(Data extracted from a collection)
= = = = =

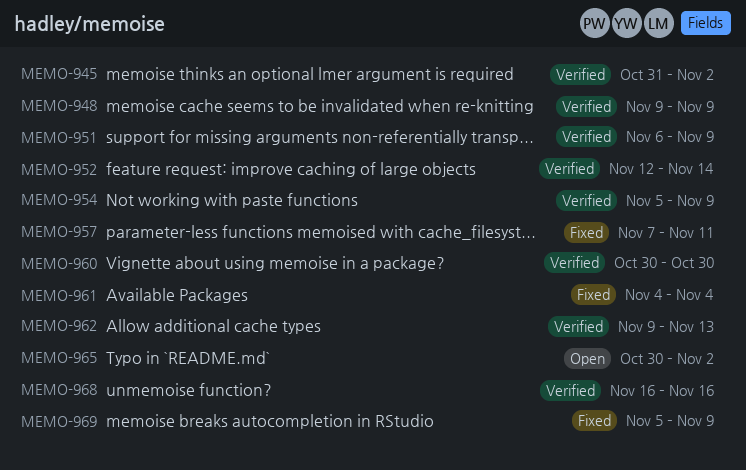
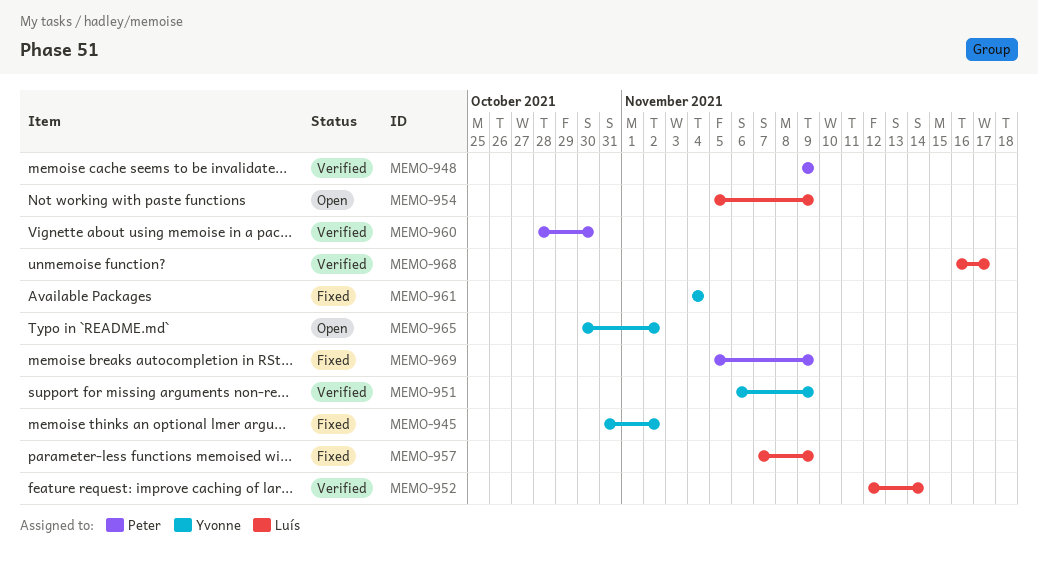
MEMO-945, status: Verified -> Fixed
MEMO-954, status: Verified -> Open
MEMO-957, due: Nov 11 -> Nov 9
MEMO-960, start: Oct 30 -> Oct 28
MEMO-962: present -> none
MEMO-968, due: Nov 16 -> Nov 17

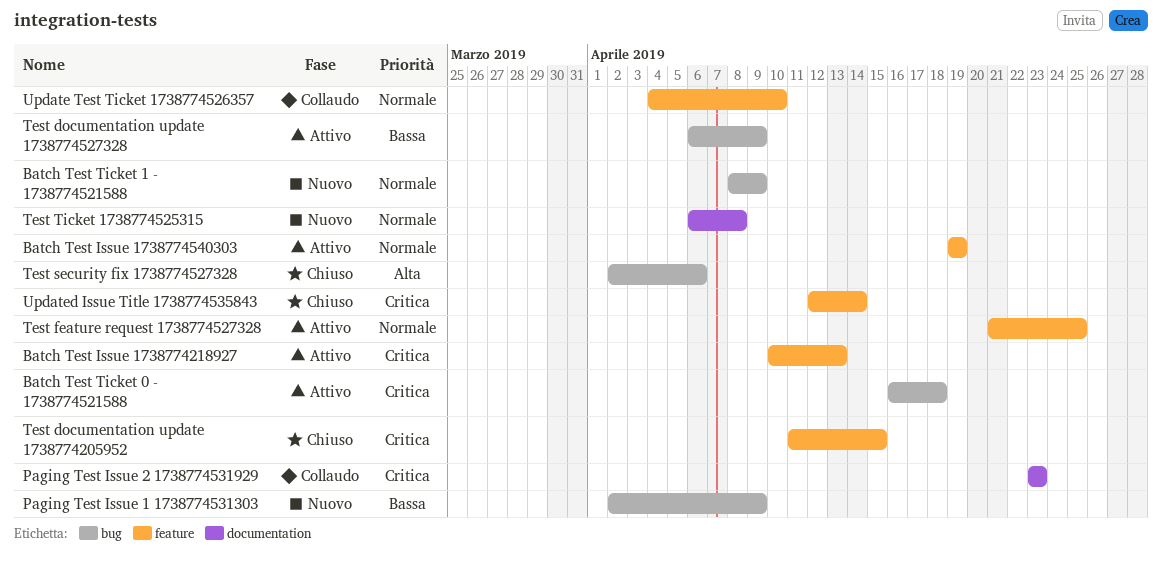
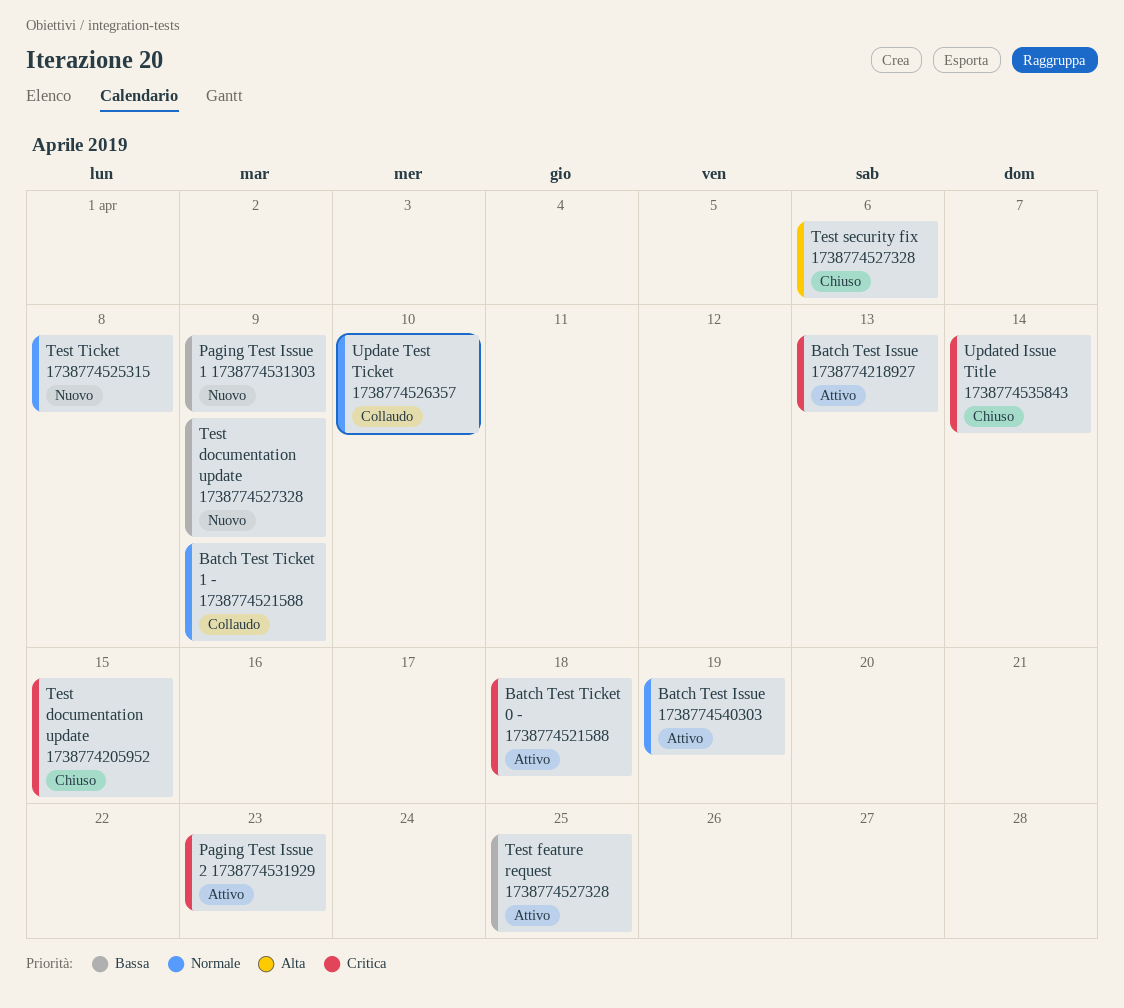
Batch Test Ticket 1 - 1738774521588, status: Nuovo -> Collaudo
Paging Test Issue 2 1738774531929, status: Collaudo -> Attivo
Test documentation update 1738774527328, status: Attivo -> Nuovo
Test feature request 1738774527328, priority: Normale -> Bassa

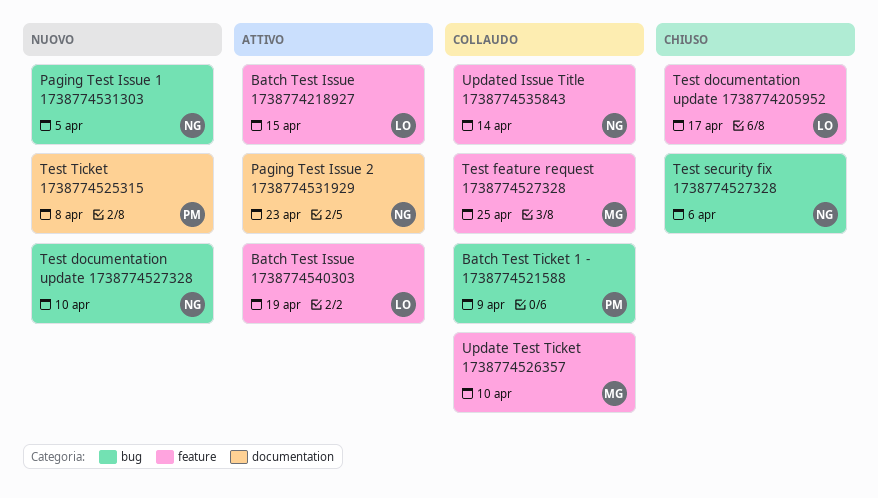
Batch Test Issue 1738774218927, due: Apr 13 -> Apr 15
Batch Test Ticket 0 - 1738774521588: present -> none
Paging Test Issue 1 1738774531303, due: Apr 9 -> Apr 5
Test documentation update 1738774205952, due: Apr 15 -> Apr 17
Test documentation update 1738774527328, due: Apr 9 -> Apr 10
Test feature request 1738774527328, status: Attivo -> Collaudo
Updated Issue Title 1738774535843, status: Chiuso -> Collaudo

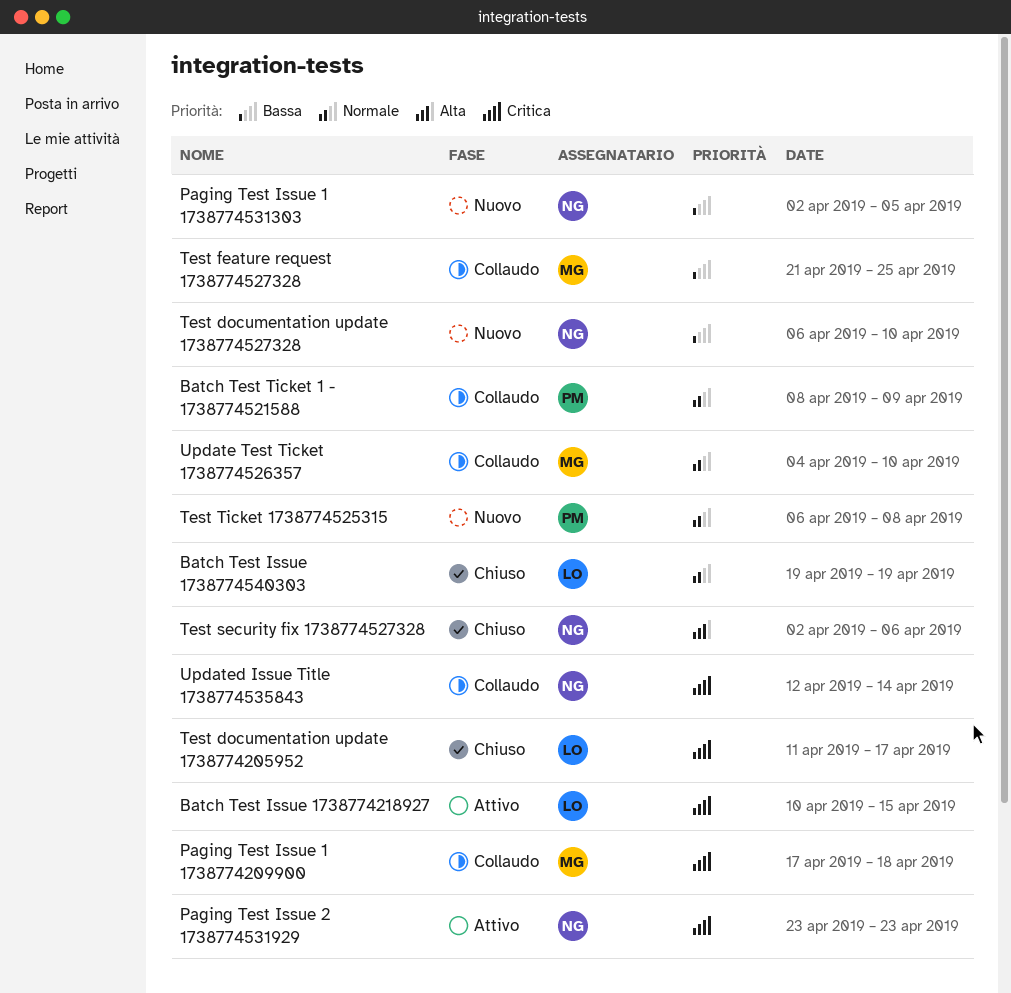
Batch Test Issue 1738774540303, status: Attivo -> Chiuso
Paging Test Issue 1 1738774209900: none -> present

= = = = =

* _Work task_:
When you copy the data, keep every line exact and drop the pictures.

* _Expected answer_:
MEMO-945, status: Verified -> Fixed
MEMO-954, status: Verified -> Open
MEMO-957, due: Nov 11 -> Nov 9
MEMO-960, start: Oct 30 -> Oct 28
MEMO-962: present -> none
MEMO-968, due: Nov 16 -> Nov 17

Batch Test Ticket 1 - 1738774521588, status: Nuovo -> Collaudo
Paging Test Issue 2 1738774531929, status: Collaudo -> Attivo
Test documentation update 1738774527328, status: Attivo -> Nuovo
Test feature request 1738774527328, priority: Normale -> Bassa

Batch Test Issue 1738774218927, due: Apr 13 -> Apr 15
Batch Test Ticket 0 - 1738774521588: present -> none
Paging Test Issue 1 1738774531303, due: Apr 9 -> Apr 5
Test documentation update 1738774205952, due: Apr 15 -> Apr 17
Test documentation update 1738774527328, due: Apr 9 -> Apr 10
Test feature request 1738774527328, status: Attivo -> Collaudo
Updated Issue Title 1738774535843, status: Chiuso -> Collaudo

Batch Test Issue 1738774540303, status: Attivo -> Chiuso
Paging Test Issue 1 1738774209900: none -> present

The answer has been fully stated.